Hey y’all. This is my first post on… Google+, even? Sure.
I’m running my second campaign of Blades, and I’m about to run (currently) two groups in the same ‘consensus’ Duskwall. I only do faction clocks once for both groups: so for a random example, the Inspectors’ll be trying to pin down the smuggling routes of Fog Hounds in both groups if both tables tried to talk to them. I’m not planning for direct contact between the two crews, but more going for interesting reactions with how their actions ripple through the network. One group’s Thieves, the other’s Smugglers, and judging from how their Faction Statuses COMPLETELY contradict on 2 factions, I think they are destined to wind up competing against each other. Which is cool!
Any suggestions or comments? Has anyone else done this before? I’ve got a finger tapping on my lip for how I should handle the possibility of direct confrontations. Maybe wrapping that into entanglements or flashbacks? There’s always resistance rolls and maybe I can use the other group’s actions as some of my GM fuckery instead of making it up myself which’d be the case in other scenarios. I’m also considering what “Hold on lightly” says about rewinding and reconsidering events.
Interesting stuff, I’m prepared for it to fall to pieces and be unpleasant and terrible, and then we’ll pick up the pieces and fix it as we go along.
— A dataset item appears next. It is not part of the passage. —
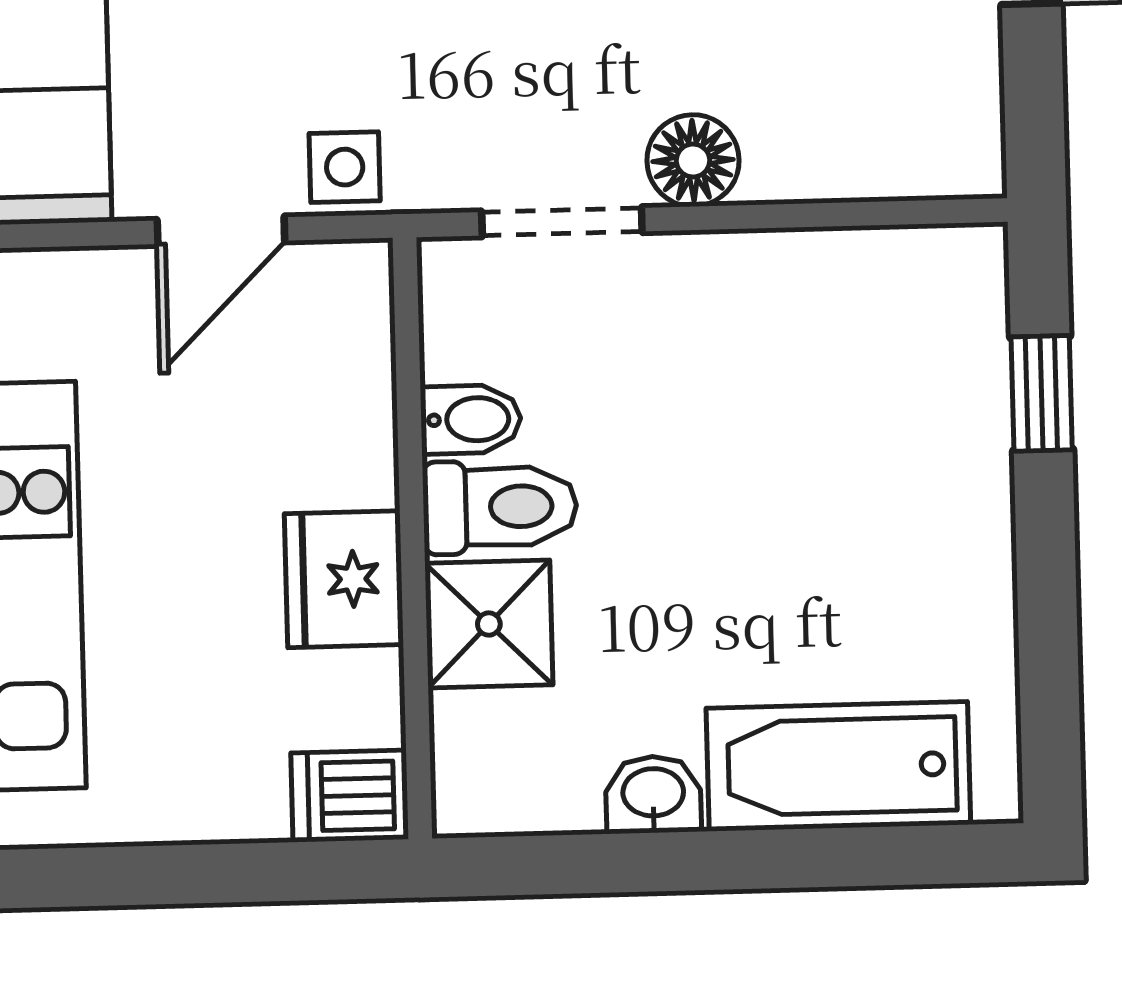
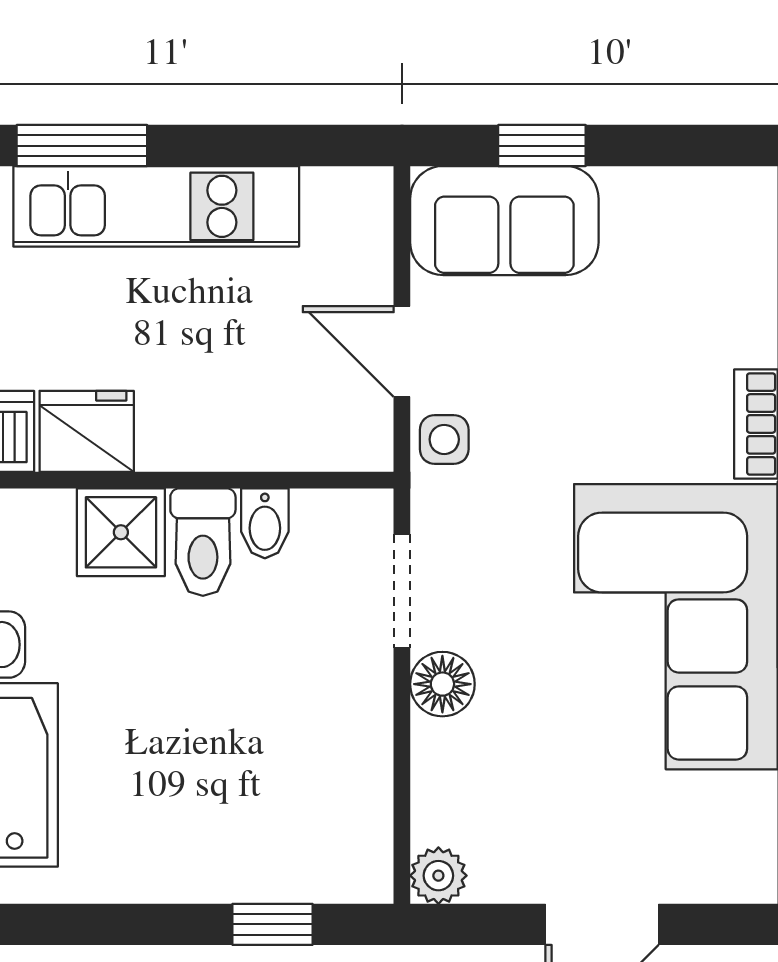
plant: (966, 159) -> (438, 876), added
fridge: (344, 579) -> (87, 431), moved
And that’ll be okay.
I ran a 50+ session Apocalypse World series with two different groups in the same world (actually three groups at one point). It was tricky but really fun.
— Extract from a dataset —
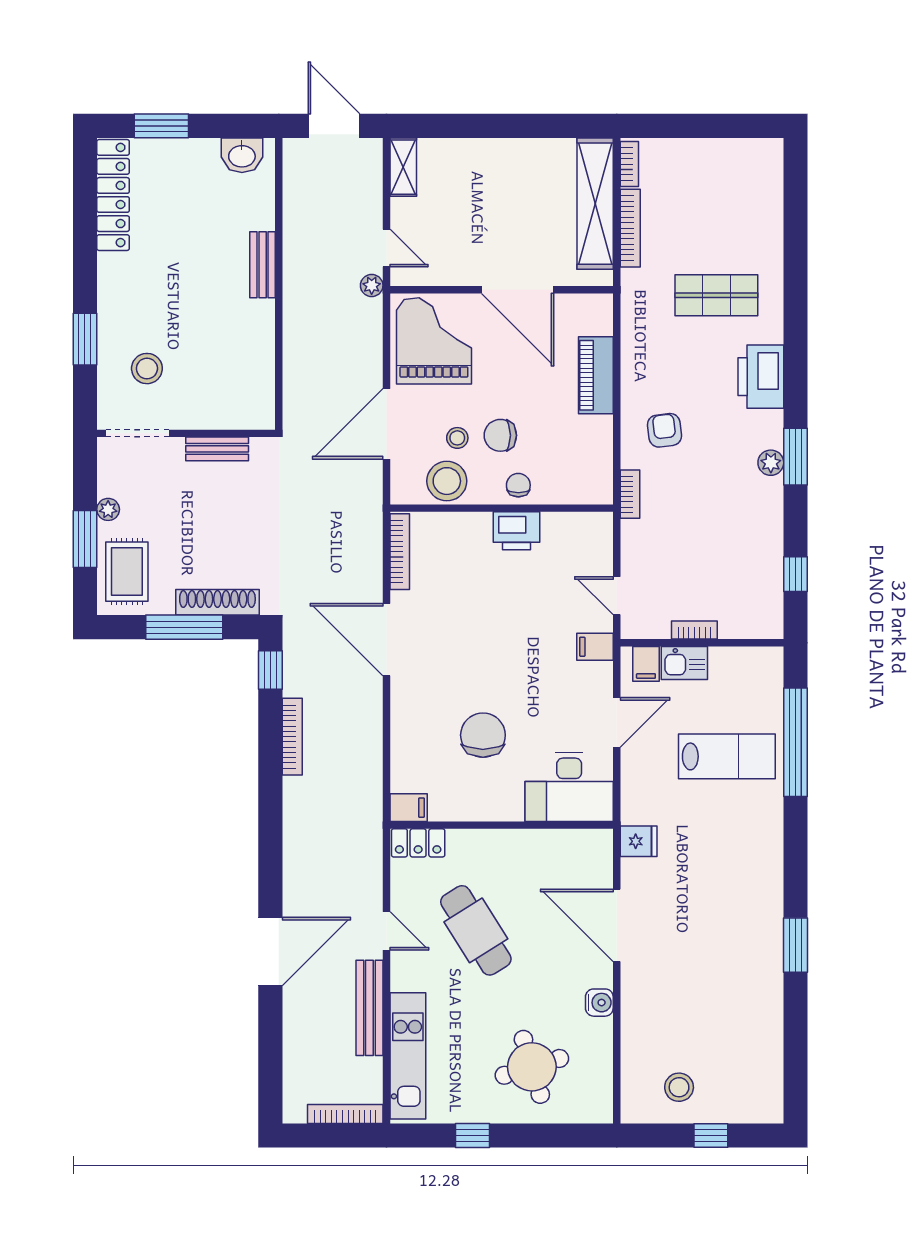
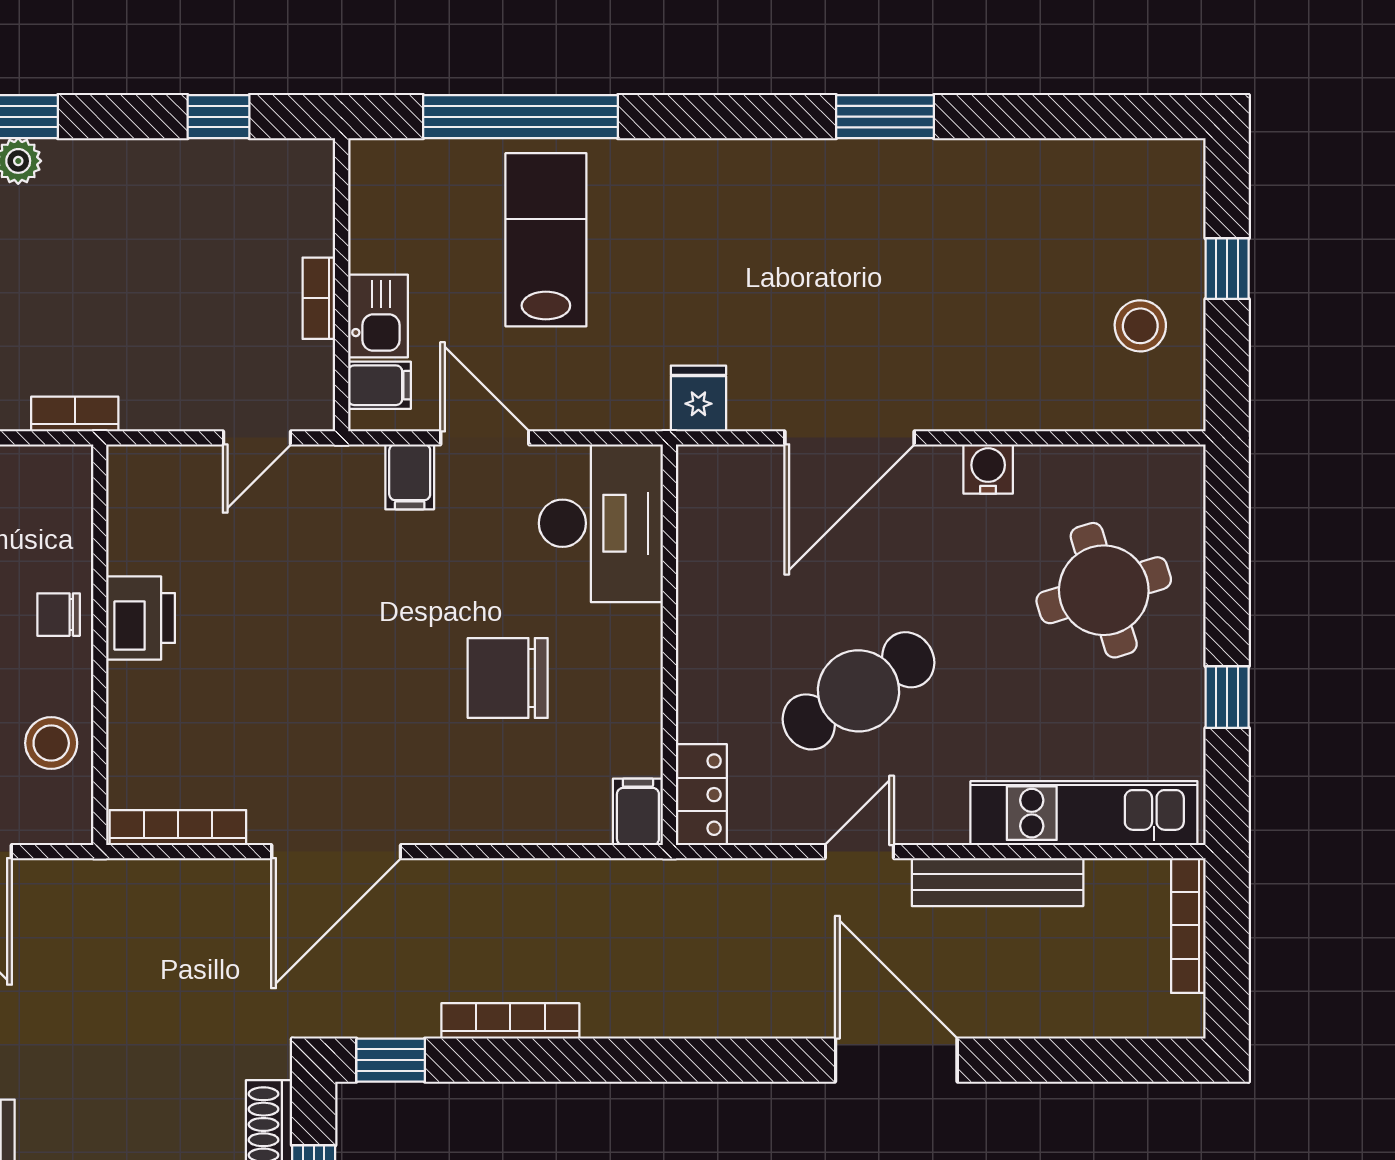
stool: (447, 481) -> (51, 743), width x0.73, depth x0.73
filing cabinet: (595, 647) -> (410, 477), moved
When it seemed inevitable that the groups would interact, we all went out for drinks and had a big talk about the games. The players decided to re-form new groups, moving some PCs around to explore new story threads.
Overall, it was amazing. Sounds like you have a good handle on how to do it! Good luck.
I have run the Unrecommendables in Duskwall for 10 sessions, as well as open table games and a very brief stint with my home table, all in the same city.
One thing that I think will be important to this effort is nailing down time a little better, but still letting it be loose. The nature of down time flexibility means in general you can stretch it to keep one group out of action while another is in play, or truncate it to give one group a chance to respond what another did, and keep the two downtime actions intact.
I assume down time is about a week as a base; there’s no effort to address that in the quickstart that I recall.
Anyway, I had no trouble slotting in open table one shot games into the Unrecommendables schedule, having the Unrecommendable activity give me ideas for how the Crow gangs would respond to threats that flared up or died down in the wake of my crew. Running crews simultaneously is a different animal, for there will be persistent issues and ongoing goals for multiple crews.
I originally planned to have separate Duskwalls, but my mind just wouldn’t partition that easily, and they all ended up in the same setting because that way they were generating hooks for each other.
Good luck!
The list of potential players for my weekly Blades in the Dark game is getting bigger, soon, I think, I might end up with too many for one group. Personally, my idea is to recruit another GM to run a second group truly simultaneously (like, we would be playing in the same pub on the same night) if it comes to that.
How I’d deal with direct confrontations, if they were to occur, would be to do what happens when any other two gangs go to war. Roll their Tiers and see who wins.